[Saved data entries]
[start]

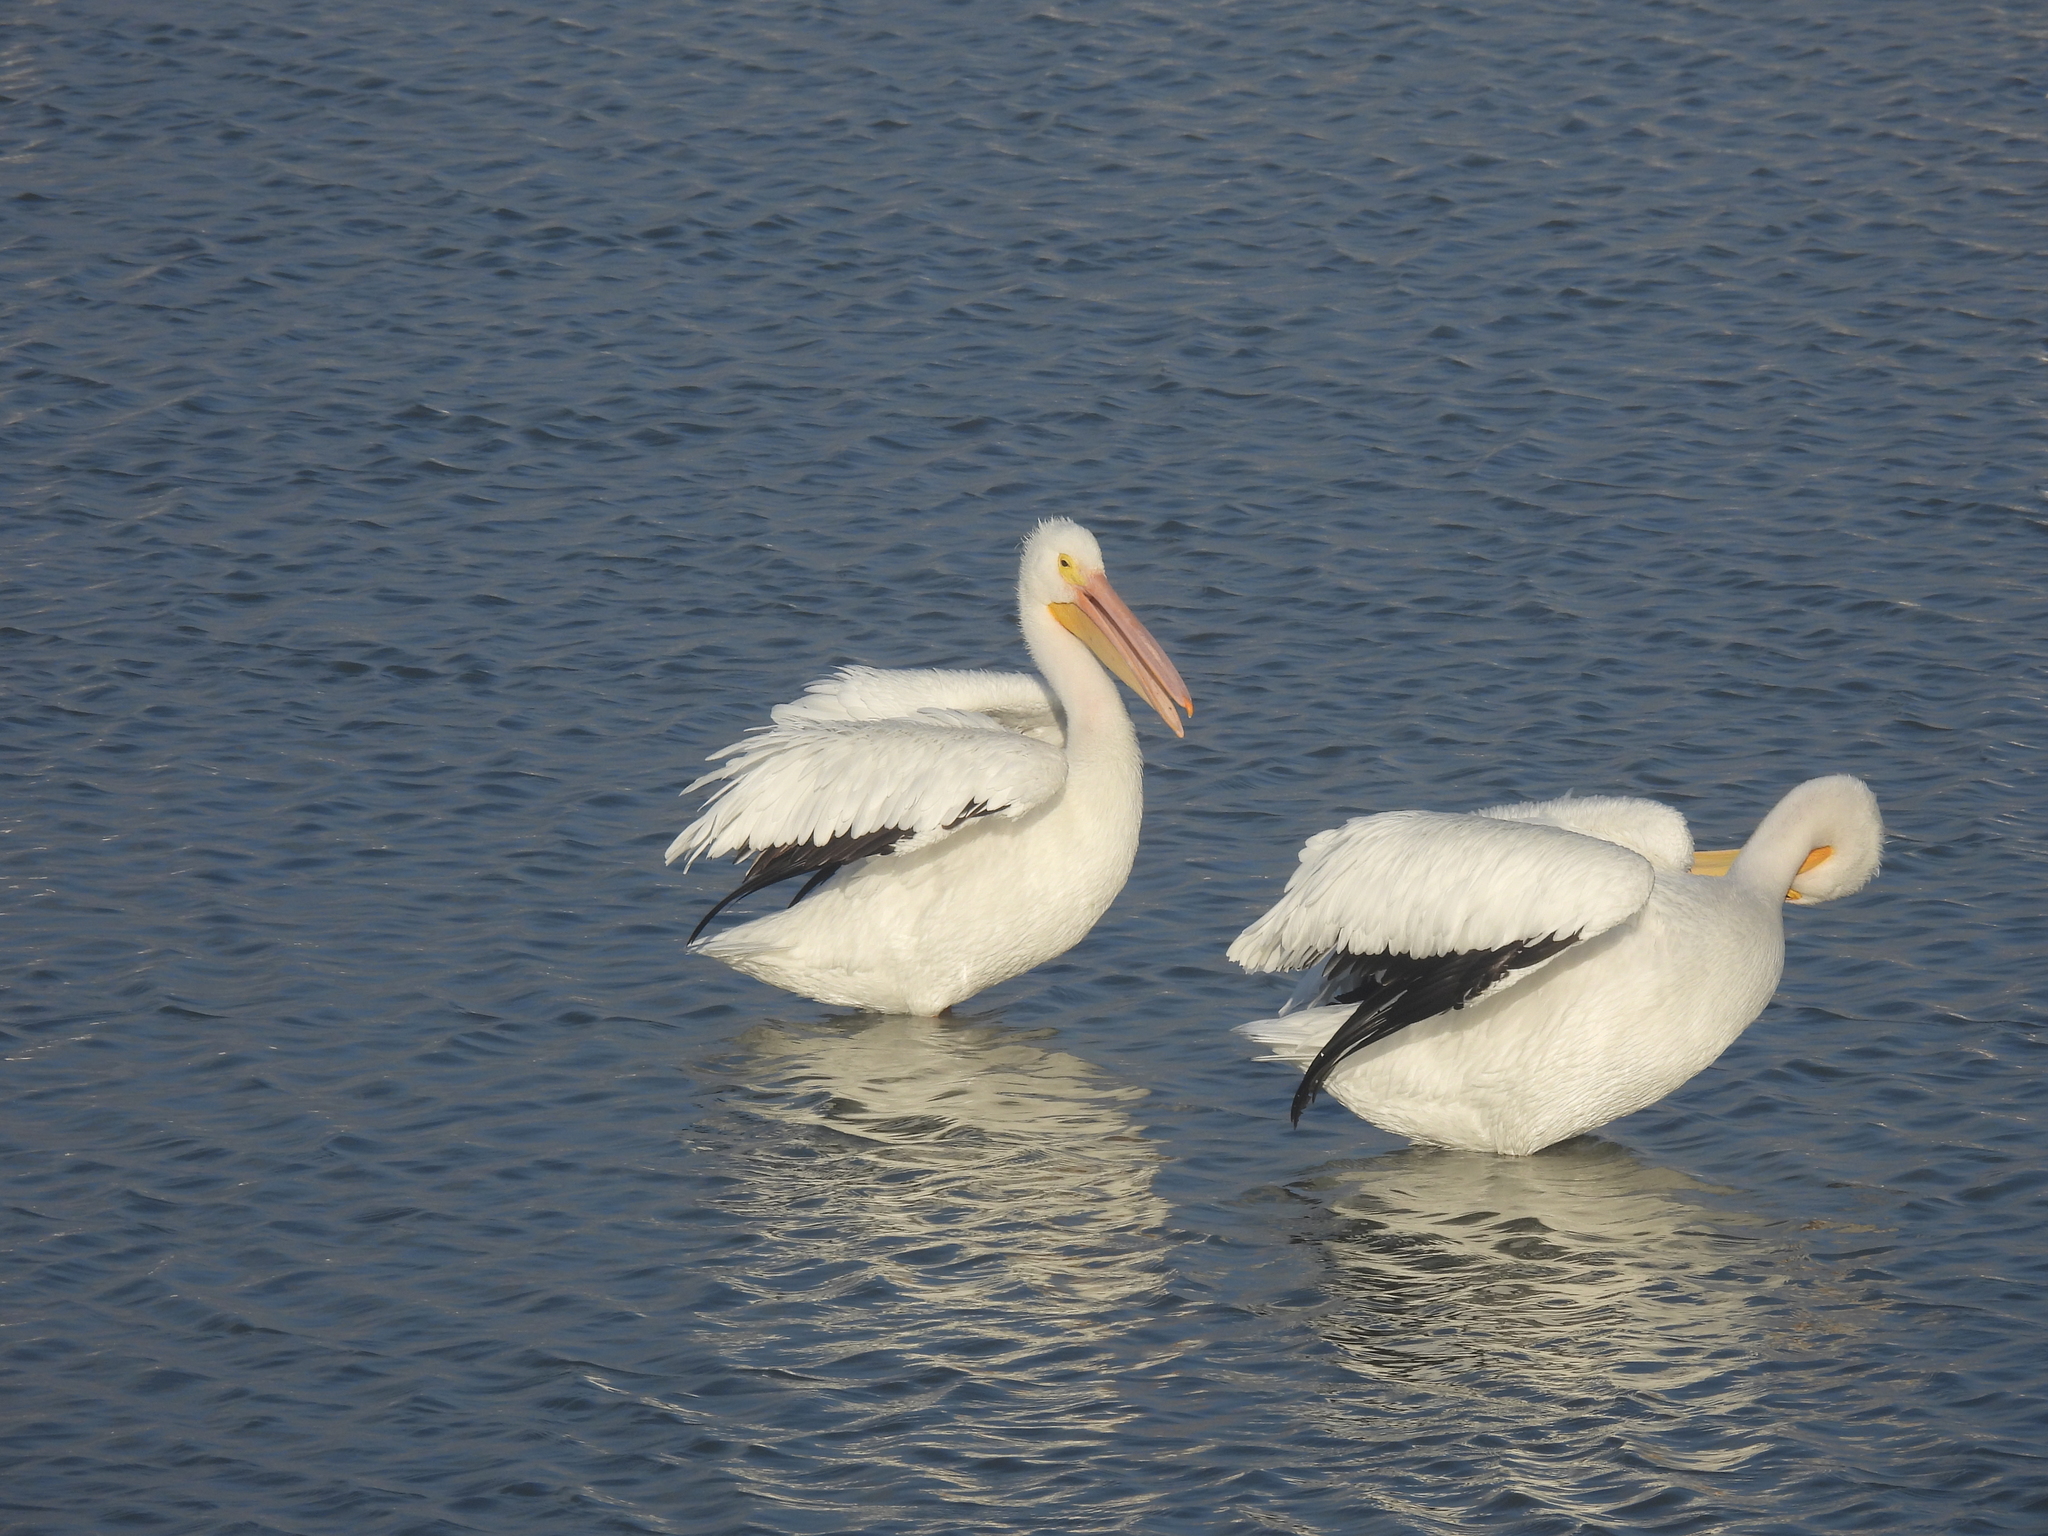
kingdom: Animalia
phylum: Chordata
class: Aves
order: Pelecaniformes
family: Pelecanidae
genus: Pelecanus
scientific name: Pelecanus erythrorhynchos
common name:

[end]

Can you rewrite the lines of every row with "common name" changed to "vernacular name" and nothing else altered? Leave the pictures out.

kingdom: Animalia
phylum: Chordata
class: Aves
order: Pelecaniformes
family: Pelecanidae
genus: Pelecanus
scientific name: Pelecanus erythrorhynchos
vernacular name:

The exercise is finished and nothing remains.